22-07-2020 | | By Robin Mitchell
Researchers from King Abdullah University have developed a highly efficient red LED using Indium Gallium Nitride (InGaN). Why is the use of InGaN important, and how will it change future display technology?
Display technologies have dramatically changed throughout the years with advancements, including size, weight, and overall resolution. The first displays utilised electron beams that would scan across a phosphorus screen, and these were known as Cathode Ray Tubes, or CRTs. This technology dominated the display market for 60 years, but the introduction of flatscreen technologies such as TFT made CRTs obsolete.
Current display technologies for user interface displays generally fall into one of the following categories.
Thin-film transistor displays, or TFTs, are displays that utilise LCD technology for their pixels, but instead, use a thin film transistor on each colour element of each pixel. These displays provide better contrast and control when compared to LCDs, and are active displays. LCDs cannot address each pixel individually and are instead passive displays. While this causes a reduction in image quality and brightness, they consume less power than TFT displays.
LED displays are those that utilise LEDs in each pixel. These displays offer high-quality images that are bright and can be used outdoors in sunlight. While some TVs are advertised as LED screens, the truth is that these TVs use LEDs as their backlight with an LCD overlay that controls the pixels, so an LED television is a type of LCD screen. LED screens are often found on large displays such as billboards, signs, and information posts. OLED displays are those that utilise organic elements which illuminate when stimulated by electrical current. When compared to LCD technologies, OLED screens are a magnitude of order better in terms of quality with greater brightness and better contrast with true black.

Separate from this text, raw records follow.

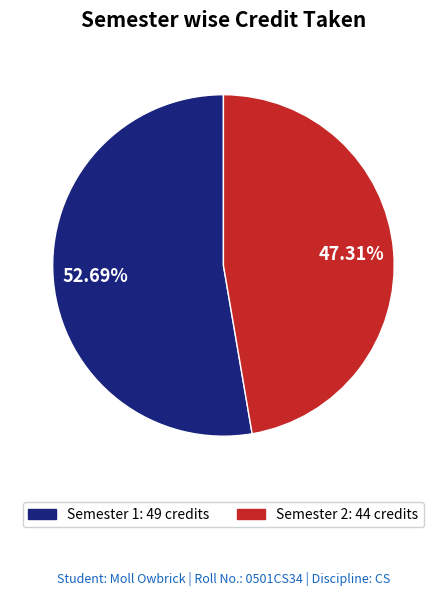

Count the number of slices in the pie.

2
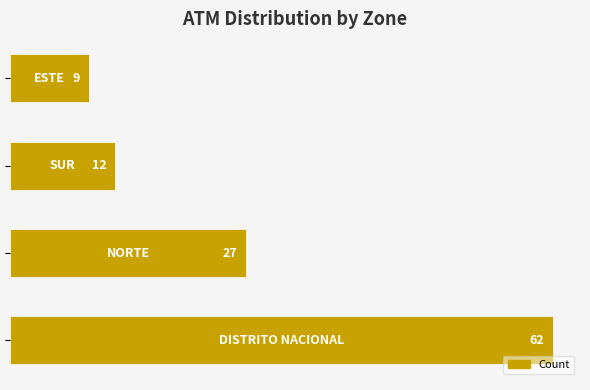

Reading bottom to top, list all the values displayed in this chart.

62	27	12	9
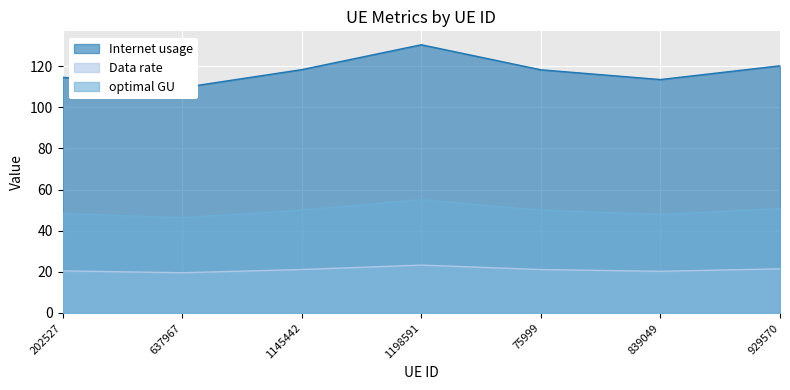

What is the approximate value of Data rate at 1198591?

23.3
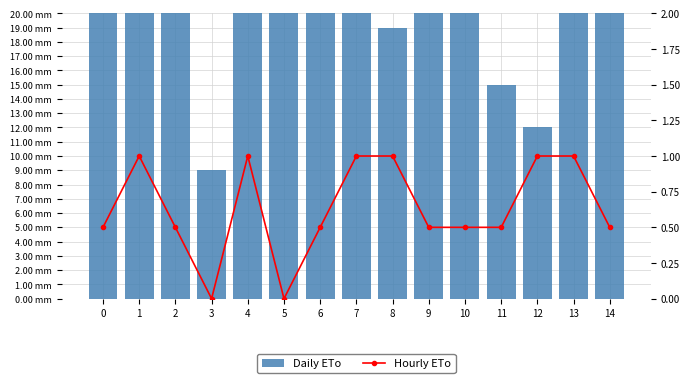

Reading left to right, what are all the values shown in this chart?

Daily ETo: 123.0	94.0	67.0	9.0	97.0	57.0	64.0	93.0	19.0	62.0	99.0	15.0	12.0	102.0	123.0
Hourly ETo: 0.5	1.0	0.5	0.0	1.0	0.0	0.5	1.0	1.0	0.5	0.5	0.5	1.0	1.0	0.5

One technology that major display producers are trying to develop is the microLED display. These displays are essentially the same large LED displays used outdoors but shrunk in size for use with TVs and monitors. Such a screen requires incredibly small RGB LEDs that are currently very expensive to make. The reason for this is that red LEDs are traditionally made using AlInGaP (Aluminium-Indium-Gallium-Phosphide), while blue and green LEDs are made using InGaN (Indium-Gallium-Nitride). Therefore, a single microLED needs to be constructed by combining two different semiconductor devices onto the same package, which is a costly operation. If all three LEDs can be manufactured on the same chip, then the cost of the microLED would be significantly reduced, and thus would help to make microLEDs commercial.
Recognising the needs by microLED technology, King Abdullah University have successfully created efficient red and amber LEDs using InGaN. But not only does the InGaN LED structure produce red light, which uses the same material as blue and green LEDs, it is also stable at higher temperatures which traditional red LEDs suffer from. By adjusting the size and temperature of the LED, the researchers were able to affect the output power of the LED as well as change the colour impression. The development of the InGaN red LED structure also led to the team developing a transparent electrical contact that utilises a thin-film of indium-tin-oxide.
Optimizing the geometry, fabrication and electrical contacts is vital to maximizing the efficiency of the LED.
Credit: Zhuag et al.
The result is a bright energy-efficient LED that could pave the way for microLEDs of the future. “” A critical disadvantage of InGaP red LEDs is that they are not stable when operated at high temperatures. Therefore, we created InGaN red LEDs of different designs to realise very stable red-light InGaN sources at high temperatures. They have developed an InGaN red LED structure where the output power is more stable than that of InGaP red LEDs2. Also, its emission colour shift at high temperatures was less than half of that of those made with InGaP””
Zhuang, KAUST Core Labs
As the LED uses the same material as those used by green and blue LEDs, future microLEDs can utilise a single piece of semiconductor to make all three colours. This will significantly reduce the cost of microLEDs, and thus bring about microLED displays which will provide high contrast brilliant displays.